The data: Begin

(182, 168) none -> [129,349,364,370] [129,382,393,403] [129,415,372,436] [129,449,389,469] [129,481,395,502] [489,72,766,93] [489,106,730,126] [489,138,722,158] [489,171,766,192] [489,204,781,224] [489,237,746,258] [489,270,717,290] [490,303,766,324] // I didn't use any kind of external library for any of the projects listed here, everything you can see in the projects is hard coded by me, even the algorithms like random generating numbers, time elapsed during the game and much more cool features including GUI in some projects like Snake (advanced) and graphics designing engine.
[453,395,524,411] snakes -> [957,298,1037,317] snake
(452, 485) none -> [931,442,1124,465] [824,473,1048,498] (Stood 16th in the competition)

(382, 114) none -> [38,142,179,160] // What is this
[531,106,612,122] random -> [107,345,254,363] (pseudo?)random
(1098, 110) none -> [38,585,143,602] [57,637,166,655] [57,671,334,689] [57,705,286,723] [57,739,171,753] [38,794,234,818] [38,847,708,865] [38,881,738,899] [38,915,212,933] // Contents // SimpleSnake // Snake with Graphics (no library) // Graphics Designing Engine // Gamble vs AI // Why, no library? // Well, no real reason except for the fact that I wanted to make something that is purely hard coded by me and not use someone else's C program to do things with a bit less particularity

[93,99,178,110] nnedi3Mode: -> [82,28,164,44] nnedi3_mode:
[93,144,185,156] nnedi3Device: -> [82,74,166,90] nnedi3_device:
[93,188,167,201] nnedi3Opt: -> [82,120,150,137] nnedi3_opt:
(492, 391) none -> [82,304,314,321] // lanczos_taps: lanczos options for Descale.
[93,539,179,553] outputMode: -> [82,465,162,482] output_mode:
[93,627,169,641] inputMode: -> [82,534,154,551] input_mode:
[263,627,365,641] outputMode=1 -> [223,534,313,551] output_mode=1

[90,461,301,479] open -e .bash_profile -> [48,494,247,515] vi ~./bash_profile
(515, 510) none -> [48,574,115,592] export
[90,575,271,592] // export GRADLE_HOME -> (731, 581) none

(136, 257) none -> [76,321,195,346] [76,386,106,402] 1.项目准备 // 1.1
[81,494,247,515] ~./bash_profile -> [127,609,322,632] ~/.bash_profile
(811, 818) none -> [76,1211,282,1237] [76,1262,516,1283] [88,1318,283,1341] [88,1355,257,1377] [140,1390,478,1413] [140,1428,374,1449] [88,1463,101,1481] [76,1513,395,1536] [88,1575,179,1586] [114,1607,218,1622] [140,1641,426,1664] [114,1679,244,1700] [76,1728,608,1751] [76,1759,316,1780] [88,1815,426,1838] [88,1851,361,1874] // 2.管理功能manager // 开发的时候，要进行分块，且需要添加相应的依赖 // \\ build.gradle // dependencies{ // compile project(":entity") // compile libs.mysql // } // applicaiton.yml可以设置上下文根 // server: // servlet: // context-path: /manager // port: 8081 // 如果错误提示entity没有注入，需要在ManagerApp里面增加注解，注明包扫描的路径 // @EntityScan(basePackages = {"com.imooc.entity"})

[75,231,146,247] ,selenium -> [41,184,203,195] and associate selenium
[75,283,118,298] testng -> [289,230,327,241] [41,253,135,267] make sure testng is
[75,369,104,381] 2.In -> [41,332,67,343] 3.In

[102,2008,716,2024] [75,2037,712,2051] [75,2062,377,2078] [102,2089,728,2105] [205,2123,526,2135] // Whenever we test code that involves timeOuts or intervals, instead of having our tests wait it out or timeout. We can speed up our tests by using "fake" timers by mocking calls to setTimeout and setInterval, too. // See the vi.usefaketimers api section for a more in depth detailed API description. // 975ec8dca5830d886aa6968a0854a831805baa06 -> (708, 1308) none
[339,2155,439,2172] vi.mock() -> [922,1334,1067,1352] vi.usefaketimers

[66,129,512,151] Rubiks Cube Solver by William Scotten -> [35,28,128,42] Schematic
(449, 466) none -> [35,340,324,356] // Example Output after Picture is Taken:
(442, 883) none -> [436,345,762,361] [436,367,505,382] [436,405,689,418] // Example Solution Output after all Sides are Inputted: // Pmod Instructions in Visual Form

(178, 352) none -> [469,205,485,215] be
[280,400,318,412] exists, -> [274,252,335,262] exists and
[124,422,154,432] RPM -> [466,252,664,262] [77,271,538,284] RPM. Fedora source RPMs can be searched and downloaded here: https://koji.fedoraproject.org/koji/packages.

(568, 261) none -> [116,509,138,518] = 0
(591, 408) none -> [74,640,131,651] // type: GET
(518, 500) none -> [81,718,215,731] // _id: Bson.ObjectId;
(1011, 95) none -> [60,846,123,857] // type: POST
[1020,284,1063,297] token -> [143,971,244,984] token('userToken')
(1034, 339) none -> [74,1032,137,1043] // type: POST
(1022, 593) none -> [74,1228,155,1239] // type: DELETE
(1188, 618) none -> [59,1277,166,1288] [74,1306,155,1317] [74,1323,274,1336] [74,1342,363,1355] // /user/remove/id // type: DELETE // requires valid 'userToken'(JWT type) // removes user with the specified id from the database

The data: End

* Aim of the task *
Retype the records above, but only those lines that fall between the line containing "[93,144,185,156] nnedi3Device: ->" and the line containing "[81,494,247,515] ~./bash_profile ->", with both of those lines included, exactly as written.

* Written solution *
[93,144,185,156] nnedi3Device: -> [82,74,166,90] nnedi3_device:
[93,188,167,201] nnedi3Opt: -> [82,120,150,137] nnedi3_opt:
(492, 391) none -> [82,304,314,321] // lanczos_taps: lanczos options for Descale.
[93,539,179,553] outputMode: -> [82,465,162,482] output_mode:
[93,627,169,641] inputMode: -> [82,534,154,551] input_mode:
[263,627,365,641] outputMode=1 -> [223,534,313,551] output_mode=1

[90,461,301,479] open -e .bash_profile -> [48,494,247,515] vi ~./bash_profile
(515, 510) none -> [48,574,115,592] export
[90,575,271,592] // export GRADLE_HOME -> (731, 581) none

(136, 257) none -> [76,321,195,346] [76,386,106,402] 1.项目准备 // 1.1
[81,494,247,515] ~./bash_profile -> [127,609,322,632] ~/.bash_profile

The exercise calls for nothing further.